Deal activity in the UK logistics and supply chain management sector got off to a slow start in 2023, with deal volume and value falling sharply in the first quarter of the year, according to a report by accountancy and business advisory firm BDO LLP.
The report, UK & Ireland M&A Update Q1 2023, reveals that transaction volumes dropped by more than a quarter between January and March 2023, compared to the previous quarter, with 13 deals completed (17 in Q4 2023) at a total disclosed deal value of just over £70m – as compared to £378m for the previous three months.
According to the report, in the first quarter of the year, 38% of deals were cross-border. This compares to 60% in Q4 2023.
Private equity investment was also lower in Q1, with one transaction involving direct PE investment. However, three acquisitions were completed by private equity backed businesses, demonstrating the continued influence of private equity in the sector.
Jason Whitworth, BDO LLP mergers and acquisitions partner, said: “It’s fair to say that deal activity got off to a slow start in 2023. The sharp fall in deal volume and, more significantly, in value in Q1, no doubt reflects the changing outlook, given the economic dynamics the sector faced as it entered 2023.
“It is reassuring to see that appetite from buyers and investors remains high, despite current caution over the delivery of future earnings which has made completing deals more challenging at this time.
“I would anticipate a pick-up in activity as the market stabilises and there is more consistency in pricing and earnings expectations”
Prominent Q1 deals included Janssen Distribution Services’ acquisition of Norman Global Logistics; the sale of Absolutely Courier to DPD UK; and the sale of Hollyport Logistics to international freight forwarders, Spatial Global.

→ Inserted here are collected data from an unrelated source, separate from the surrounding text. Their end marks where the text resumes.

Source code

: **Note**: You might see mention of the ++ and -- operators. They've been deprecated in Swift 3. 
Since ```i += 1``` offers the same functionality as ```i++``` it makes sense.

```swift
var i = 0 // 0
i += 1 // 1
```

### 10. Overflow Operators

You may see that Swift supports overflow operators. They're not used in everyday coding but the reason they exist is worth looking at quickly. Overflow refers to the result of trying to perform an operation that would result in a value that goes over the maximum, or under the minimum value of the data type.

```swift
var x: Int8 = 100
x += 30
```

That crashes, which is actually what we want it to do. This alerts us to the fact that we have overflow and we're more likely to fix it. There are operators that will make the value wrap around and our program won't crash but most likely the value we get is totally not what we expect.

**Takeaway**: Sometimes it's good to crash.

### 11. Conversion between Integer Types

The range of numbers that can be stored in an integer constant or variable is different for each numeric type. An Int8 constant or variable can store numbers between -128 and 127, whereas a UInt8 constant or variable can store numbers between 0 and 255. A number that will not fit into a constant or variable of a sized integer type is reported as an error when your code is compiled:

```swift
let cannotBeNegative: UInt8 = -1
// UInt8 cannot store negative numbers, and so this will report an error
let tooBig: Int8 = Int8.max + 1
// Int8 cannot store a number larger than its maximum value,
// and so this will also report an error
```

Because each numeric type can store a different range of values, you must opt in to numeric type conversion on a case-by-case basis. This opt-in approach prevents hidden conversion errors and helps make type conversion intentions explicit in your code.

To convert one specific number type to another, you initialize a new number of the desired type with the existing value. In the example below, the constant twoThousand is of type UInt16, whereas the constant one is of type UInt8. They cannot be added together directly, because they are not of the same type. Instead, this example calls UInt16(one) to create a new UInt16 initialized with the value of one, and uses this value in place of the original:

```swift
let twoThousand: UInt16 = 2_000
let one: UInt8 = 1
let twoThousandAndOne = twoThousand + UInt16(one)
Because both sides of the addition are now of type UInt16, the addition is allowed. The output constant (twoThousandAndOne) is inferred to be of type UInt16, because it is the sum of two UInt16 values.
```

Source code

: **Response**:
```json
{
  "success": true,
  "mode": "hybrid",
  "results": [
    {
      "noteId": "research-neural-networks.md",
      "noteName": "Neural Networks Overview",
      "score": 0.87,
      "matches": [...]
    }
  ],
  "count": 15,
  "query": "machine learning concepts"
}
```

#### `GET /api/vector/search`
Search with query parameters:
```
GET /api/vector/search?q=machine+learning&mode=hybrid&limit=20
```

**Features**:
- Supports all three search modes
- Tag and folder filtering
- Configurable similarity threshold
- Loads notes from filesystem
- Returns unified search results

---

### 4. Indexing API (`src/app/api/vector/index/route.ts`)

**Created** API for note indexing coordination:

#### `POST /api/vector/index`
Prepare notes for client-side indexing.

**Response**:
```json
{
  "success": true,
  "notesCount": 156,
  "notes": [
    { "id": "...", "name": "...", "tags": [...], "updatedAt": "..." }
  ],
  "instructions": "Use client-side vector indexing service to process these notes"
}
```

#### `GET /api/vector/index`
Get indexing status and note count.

The report comes as a poll of logistics industry leaders, conducted by BDO LLP, found that 82% of respondents said that changing levels of demand or volume was the biggest challenge facing their business at the moment.
- Logistics sector defies Brexit skills shortage to deliver strong growth, BDO M&A report reveals
- Turbulent background to Brit Pol collapse laid bare in new report
- “Truck prices are through the roof and volumes are not what they used to be…”
The poll, which was part of a national series of events jointly hosted by BDO LLP and Barclays Corporate Banking, found that more than a quarter (29%) ranked customer pricing pressure as their greatest concern.
Customers’ changing service level expectations (24%) also made the top three – above the likes of fuel and energy costs, disruption in the supply chain, and staff shortages and costs.
In response to the challenges, more than half of the respondents (59%) said that, in a bid to support business growth, they intend to focus investment on technology that will drive efficiencies.
More than half (53%) admitted that they plan to add to their existing customer base by entering new end markets, both domestically and internationally.
The poll also confirmed the growing prominence of technology in the logistics and supply chain management industry. In the next five years, 59% of the attendees believed there will be a wider use of technology in supply chain processes, such as AI and big data, with more automation being introduced business wide, including warehouse automation, autonomous vehicles, 3D printing, and the increasing use of drones.
Whitworth said: “Technology is playing a vital role in a rapidly evolving logistics and supply chain management sector, with rapid change expected over the next five years.
“The role of technology is not only influencing how businesses are operating, but it’s also shaping decisions being made by investors, who are increasingly being attracted by those businesses willing to push boundaries and innovate in response to a changing market.”
James Lean, Barclays Corporate Banking industry director of manufacturing, transport and logistics, added: “Capital expenditure remains a key and somewhat unavoidable priority for the sector despite volatility in volumes, with a majority of clients anticipating significant spend on driving even more efficient service models, quenching the customer thirst for data and adopting emerging ESG-related technologies.
“Many eyes within the sector will be keenly focussed on seeing how operators get on with their trials of larger 7.5 to 19 ton electric trucks, HVO diesel and potentially hydrogen fuel cells.”